MALDITO Y OLVIDADO
En 1963, mientras una enfermedad le incapacitaba durante meses, Thompson reflexionó, dio la espalda a Hollywood y escribió dos de sus mejores novelas: Los timadores y 1280 almas, que no vería cómo eran llevadas al cine por Stephen Frears (The Grifters, con guión de Donald Westlake, 1990) y por Bertrand Tavernier (Coup de torchon, 1981).
Era ya un escritor olvidado, marcado por una visión del mundo que forjaba su genio y su maldición, inseparablemente.

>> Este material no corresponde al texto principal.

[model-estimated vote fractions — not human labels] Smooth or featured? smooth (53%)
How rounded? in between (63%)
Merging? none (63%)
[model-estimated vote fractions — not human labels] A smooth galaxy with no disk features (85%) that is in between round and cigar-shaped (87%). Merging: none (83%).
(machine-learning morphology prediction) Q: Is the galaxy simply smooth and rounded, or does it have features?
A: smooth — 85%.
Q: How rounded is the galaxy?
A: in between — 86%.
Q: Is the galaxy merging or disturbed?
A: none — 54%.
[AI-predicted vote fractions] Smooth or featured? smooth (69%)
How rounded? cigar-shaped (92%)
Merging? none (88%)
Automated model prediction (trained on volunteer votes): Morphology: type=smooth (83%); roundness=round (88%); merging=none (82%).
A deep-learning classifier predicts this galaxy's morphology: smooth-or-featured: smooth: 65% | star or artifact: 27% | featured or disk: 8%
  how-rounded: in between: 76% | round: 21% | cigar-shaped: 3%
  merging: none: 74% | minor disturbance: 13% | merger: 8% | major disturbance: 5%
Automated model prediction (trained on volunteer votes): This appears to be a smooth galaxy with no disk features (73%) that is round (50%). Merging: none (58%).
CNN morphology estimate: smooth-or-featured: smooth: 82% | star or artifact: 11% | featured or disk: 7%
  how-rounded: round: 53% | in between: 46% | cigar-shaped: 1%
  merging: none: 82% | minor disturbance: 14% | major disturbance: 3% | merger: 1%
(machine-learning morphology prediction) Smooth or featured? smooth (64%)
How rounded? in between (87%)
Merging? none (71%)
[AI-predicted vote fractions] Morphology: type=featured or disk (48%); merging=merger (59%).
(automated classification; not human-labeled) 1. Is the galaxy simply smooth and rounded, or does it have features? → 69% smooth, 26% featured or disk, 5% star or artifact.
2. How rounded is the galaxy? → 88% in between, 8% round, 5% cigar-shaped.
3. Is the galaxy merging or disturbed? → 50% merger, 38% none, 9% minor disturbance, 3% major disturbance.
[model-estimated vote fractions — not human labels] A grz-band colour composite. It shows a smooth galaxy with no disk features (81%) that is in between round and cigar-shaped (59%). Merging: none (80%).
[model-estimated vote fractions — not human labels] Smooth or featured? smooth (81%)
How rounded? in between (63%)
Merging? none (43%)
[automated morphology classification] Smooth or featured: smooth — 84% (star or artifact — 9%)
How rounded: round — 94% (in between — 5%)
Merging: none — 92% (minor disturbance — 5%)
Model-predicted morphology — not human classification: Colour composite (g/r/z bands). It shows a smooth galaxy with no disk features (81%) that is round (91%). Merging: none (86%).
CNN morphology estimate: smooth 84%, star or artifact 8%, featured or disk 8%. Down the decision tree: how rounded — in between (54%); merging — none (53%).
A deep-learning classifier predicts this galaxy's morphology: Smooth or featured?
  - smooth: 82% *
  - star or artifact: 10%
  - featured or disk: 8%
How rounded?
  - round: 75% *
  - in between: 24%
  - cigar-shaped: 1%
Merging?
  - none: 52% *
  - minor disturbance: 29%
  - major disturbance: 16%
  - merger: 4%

Jim Thompson cargaba en solitario con el peso del fracaso. Apenas el alcohol y la escritura disminuían levemente su infernal sufrimiento. Vivía en su piel «la tragedia de los siglos, ya que nada ni nadie se destruye por completo; sencillamente, asume nuevas formas. Mírame a mí, por ejemplo. Pregúntame si estoy destruido y contéstame sí o no. —Y se veía a sí mismo como el caso clásico del grifo cuadrado en la tubería redonda—. Cada uno es un ángel y un hijo de perra, ambas cosas».
De este modo, como en una tragedia griega, como un Dante de piel calcinada, descendía desvalido y sin defensas hasta los infiernos de la culpa y el remordimiento. Nada se sostiene en la literatura y en la vida, excepto el miedo, ese horror psíquico individual contenido en el interior de un horror colectivo creado por las estructuras sociales del Sistema: el Estado, la iglesia y la Familia. Y si en La sangre de los King la familia es dinamitada con salvaje desesperación, el horror total surge dentro del escritor y se expresa literariamente a través de personajes como su psicópata Rudy Torrento, quien «tenía miedo a dormir e igualmente temía despertar; desde el amanecer de su memoria, los días también se habían identificado con el terror. En todo caso, sin embargo, su miedo era de diferente clase. Un ratón acorralado debía sentir lo mismo que Rudy Torrento sentía al tomar conciencia cada día. O una culebra atrapada entre los dientes de una horca. Era un miedo enloquecedor, agresivo, ultrajante y furioso; una sensación de escalofrío que se iba apoderando del hombre cuya existencia dependía de él».
Dos años antes de su muerte, en 1975, la última decepción se apoderó de Thompson con el estreno de la versión de El asesino dentro de mí, filmada por el artesano Burt Kennedy. La impresión que recibió fue tan tremenda que se quedó sin voz. Desde entonces, comenzó a sufrir sucesivas trombosis en las que perdía el habla y la posibilidad de comunicarse. «Para un hombre como yo —dijo a sus hijos una de las últimas veces que pudo expresarse—, que siempre ha amado las palabras, esto es lo peor que me podía ocurrir».
Su agonía fue lenta y dolorosa. Y vivió la pesadilla añadida de haber sido recluido, como su padre Pop, en un asilo de ancianos. Para acabar con su vida cuanto antes, dejó de comer. Y la sombra de Pop regresaba a su mente mientras balbuceaba constantemente: «Perdón, perdón, perdón…». También, con lágrimas en los ojos, exclamaba ante la sorpresa de su hija Sharon: «¡Cómo han podido hacerme esto!».
Fue su hijo Michael —que tantos problemas le creó con sus depresiones y sus intentos de suicidio y al que jamás abandonó— quien lo sacó del asilo y se lo llevó a su casa. Su vida se apagaría en pocos meses. Cuando, el jueves santo, 7 de abril de 1977, murió, ninguno de sus libros permanecía editado en Estados Unidos. A su entierro apenas asistieron veinticinco personas, de las cuales sólo cuatro no pertenecían a la familia.
En declaraciones al biógrafo Michael McCauley, el editor Arnold Hano, de Lion Books, recordó con amargura aquel triste momento: «Además de la poca gente que asistió al sepelio —dijo Hano—, una idea golpeaba mi cerebro con fuerza: me parecía estar en una novela de Jim Thompson».
Maldito hasta el fin. «Sí, creo que eso es todo, a no ser que la gente como nosotros tenga otra oportunidad en el otro mundo. Nosotros, la gente como nosotros».